'National interest'

Iraqi oil ministry invites Kurdistan Region oil companies to talks in Baghdad

BAGHDAD — Iraq’s federal Ministry of Oil on Tuesday invited international oil companies and officials from the Kurdistan Regional Government’s Ministry of Natural Resources to a meeting in Baghdad. The meeting follows refusals by oil companies to resume Kurdistan Region exports without a formal guarantee of payment.

A ministry statement on Saturday said the agency invited APIKUR-affiliated global companies that have contracts with the KRG to develop the region’s oil fields. It added that KRG representatives were asked to address contract issues and negotiate agreements that support oil field development “in a manner that serves the national interest.”

At Khor Al-Zubair port yesterday, Iraqi Oil Minister Hayyan Abdul Ghani said Iraq plans to resume Kurdistan Region oil exports through SOMO via Turkey’s Ceyhan port “within next hours.” Exports would start at 185,000 barrels per day and gradually increase to meet federal budget quotas.

However, APIKUR has rejected restarting exports without a formal payment guarantee. In a statement published on X, the group said, “As has been repeatedly made clear, APIKUR member companies remain prepared to immediately resume exports as soon as formal agreements are reached to provide surety of payment for past and future exports consistent with our existing contractual legal and commercial terms. There has not yet been any outreach in this regard to APIKUR member companies.” It added, “APIKUR member companies do not have agreements that would lead to resuming oil exports today.”

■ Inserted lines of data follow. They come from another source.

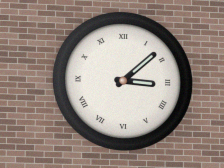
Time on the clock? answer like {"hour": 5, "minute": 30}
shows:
{"hour": 3, "minute": 8}
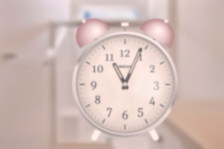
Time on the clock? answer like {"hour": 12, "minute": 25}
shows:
{"hour": 11, "minute": 4}
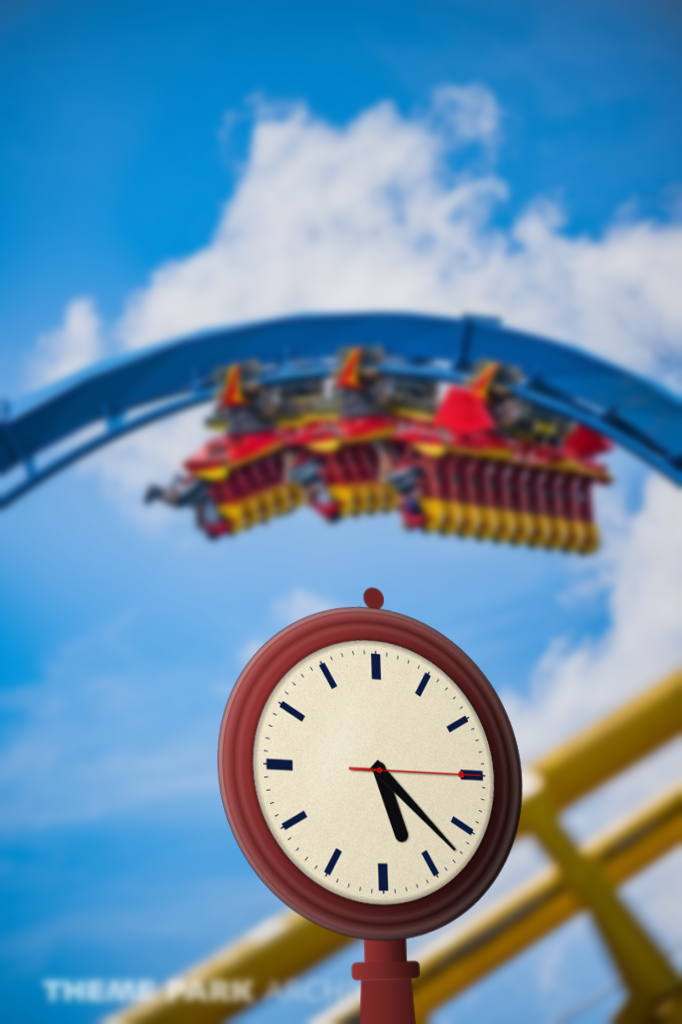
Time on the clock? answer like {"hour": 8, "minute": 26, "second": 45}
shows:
{"hour": 5, "minute": 22, "second": 15}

On Feb. 25, U.S. Secretary of State Marco Rubio called Iraqi Prime Minister Mohammed Shia al-Sudani, urging that Iraq “quickly reopen the Iraq-Türkiye Pipeline,” according to State Department spokesperson Tammy Bruce.

The latest developments come after the KRG announced on Feb. 23 that it had reached an accord with Baghdad to restart exports “based on available capacity.” The deal called for a joint technical team to inspect export pipelines and confirm operational readiness and reaffirmed the KRG’s commitment to the Federal General Budget Law governing oil exports.

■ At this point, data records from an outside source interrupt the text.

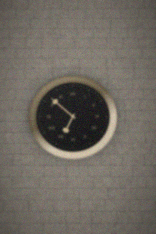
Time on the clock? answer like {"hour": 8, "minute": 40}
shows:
{"hour": 6, "minute": 52}
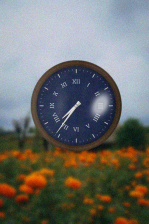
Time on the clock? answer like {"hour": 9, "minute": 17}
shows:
{"hour": 7, "minute": 36}
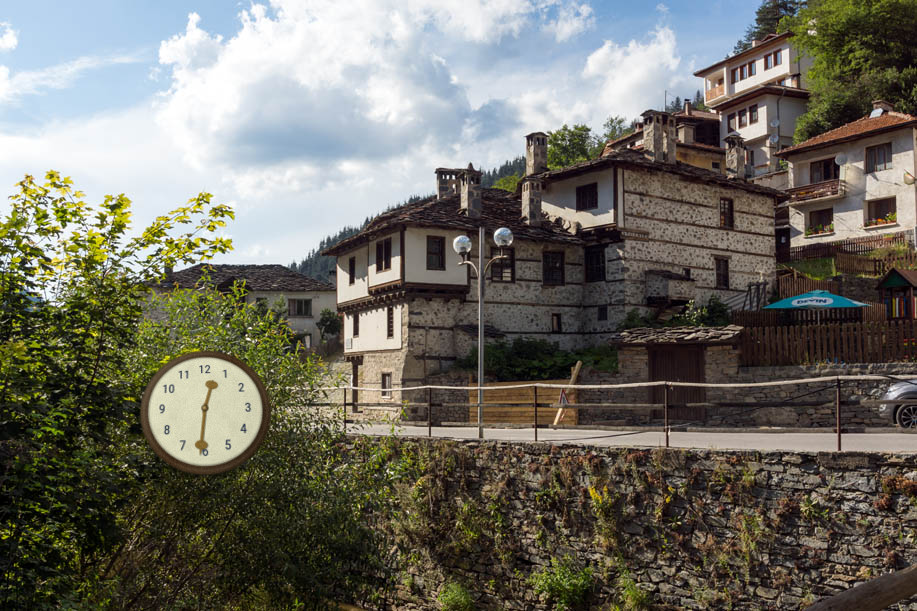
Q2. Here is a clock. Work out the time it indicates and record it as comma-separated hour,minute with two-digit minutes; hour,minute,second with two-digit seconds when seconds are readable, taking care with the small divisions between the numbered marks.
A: 12,31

Before the March 2023 shutdown, the Iraq-Turkey Pipeline transported 450,000 barrels per day. The stoppage—triggered by an arbitration ruling against Turkey for allowing Kurdish oil exports without Baghdad’s consent—has cost Iraq an estimated $20 billion in revenue.

Efforts to resolve the impasse have intensified in recent weeks. On Feb. 17, 2025, Minister Abdul Ghani announced a new arrangement with the KRG aimed at keeping exports from falling below 300,000 barrels per day. Acting Kurdistan Region Natural Resources Minister Kamal Mohammed Saleh said “all obstacles have been resolved” and indicated that exports could resume soon, pending legal procedures.

Iraq’s newly amended federal budget, passed on Feb. 2, 2025, includes Article 12, which allocates $16 per barrel to cover production and transportation costs for foreign oil companies operating in the Kurdistan Region. APIKUR welcomed the amendment but insists that formal agreements ensuring payment transparency and protection of contractual terms be finalized before exports resume.